> [WHAT IS NEEDED]: From the rows below, copy each line that contains the word "Clubs". Case counts.

> [DATA SECTION]:
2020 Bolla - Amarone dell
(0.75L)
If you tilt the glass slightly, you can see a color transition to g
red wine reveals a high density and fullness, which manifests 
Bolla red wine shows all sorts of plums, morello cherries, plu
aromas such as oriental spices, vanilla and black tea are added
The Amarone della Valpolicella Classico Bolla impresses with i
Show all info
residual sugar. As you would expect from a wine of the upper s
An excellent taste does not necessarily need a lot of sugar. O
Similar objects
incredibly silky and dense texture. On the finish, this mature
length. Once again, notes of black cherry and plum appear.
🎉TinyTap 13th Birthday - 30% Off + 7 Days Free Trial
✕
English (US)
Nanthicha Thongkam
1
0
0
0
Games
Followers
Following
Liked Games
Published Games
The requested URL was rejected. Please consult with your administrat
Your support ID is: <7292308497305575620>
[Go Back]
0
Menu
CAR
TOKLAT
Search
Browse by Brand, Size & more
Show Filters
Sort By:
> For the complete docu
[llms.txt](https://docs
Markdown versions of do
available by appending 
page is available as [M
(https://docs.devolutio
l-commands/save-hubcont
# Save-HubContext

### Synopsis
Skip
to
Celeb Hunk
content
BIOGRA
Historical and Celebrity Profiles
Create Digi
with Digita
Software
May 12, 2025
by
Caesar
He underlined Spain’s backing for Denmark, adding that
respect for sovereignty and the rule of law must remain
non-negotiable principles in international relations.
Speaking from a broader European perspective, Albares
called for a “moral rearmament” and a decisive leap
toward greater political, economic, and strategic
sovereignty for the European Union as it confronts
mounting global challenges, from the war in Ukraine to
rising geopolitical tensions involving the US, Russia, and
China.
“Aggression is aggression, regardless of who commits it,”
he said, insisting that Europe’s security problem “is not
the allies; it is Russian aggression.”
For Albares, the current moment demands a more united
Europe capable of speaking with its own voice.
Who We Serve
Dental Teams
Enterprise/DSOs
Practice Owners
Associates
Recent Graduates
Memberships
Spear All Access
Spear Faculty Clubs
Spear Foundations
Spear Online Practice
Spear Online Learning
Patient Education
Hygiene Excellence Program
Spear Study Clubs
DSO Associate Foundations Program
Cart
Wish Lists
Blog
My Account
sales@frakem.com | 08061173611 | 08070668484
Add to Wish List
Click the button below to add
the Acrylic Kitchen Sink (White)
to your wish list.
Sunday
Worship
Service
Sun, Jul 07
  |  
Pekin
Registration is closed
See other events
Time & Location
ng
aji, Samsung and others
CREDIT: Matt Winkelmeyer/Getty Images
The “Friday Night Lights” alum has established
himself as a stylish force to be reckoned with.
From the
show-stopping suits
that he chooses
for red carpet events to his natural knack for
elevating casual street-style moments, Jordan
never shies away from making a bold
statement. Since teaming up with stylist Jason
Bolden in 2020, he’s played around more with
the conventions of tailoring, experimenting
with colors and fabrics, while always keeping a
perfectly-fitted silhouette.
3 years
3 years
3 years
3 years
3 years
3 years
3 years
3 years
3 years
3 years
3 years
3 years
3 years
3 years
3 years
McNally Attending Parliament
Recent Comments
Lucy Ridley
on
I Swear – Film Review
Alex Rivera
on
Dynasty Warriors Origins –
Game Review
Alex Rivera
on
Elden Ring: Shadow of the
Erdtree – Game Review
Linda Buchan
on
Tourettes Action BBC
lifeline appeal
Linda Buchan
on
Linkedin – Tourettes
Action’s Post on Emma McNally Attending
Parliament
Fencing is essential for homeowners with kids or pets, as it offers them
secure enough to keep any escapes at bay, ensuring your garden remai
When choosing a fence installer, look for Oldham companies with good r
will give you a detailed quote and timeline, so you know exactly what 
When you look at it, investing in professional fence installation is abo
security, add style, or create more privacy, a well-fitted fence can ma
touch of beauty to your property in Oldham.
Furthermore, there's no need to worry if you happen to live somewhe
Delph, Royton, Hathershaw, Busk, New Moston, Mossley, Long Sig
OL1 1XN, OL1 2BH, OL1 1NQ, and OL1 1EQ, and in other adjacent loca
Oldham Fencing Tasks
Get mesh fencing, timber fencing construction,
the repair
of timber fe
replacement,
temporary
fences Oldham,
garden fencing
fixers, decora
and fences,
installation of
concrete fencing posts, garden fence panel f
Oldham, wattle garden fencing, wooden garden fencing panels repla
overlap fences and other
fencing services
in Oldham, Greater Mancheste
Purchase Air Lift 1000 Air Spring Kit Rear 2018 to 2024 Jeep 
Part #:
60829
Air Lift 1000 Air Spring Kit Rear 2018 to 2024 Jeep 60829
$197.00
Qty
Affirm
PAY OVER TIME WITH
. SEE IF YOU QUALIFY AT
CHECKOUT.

> [REPLY]:
Spear Faculty Clubs
Spear Study Clubs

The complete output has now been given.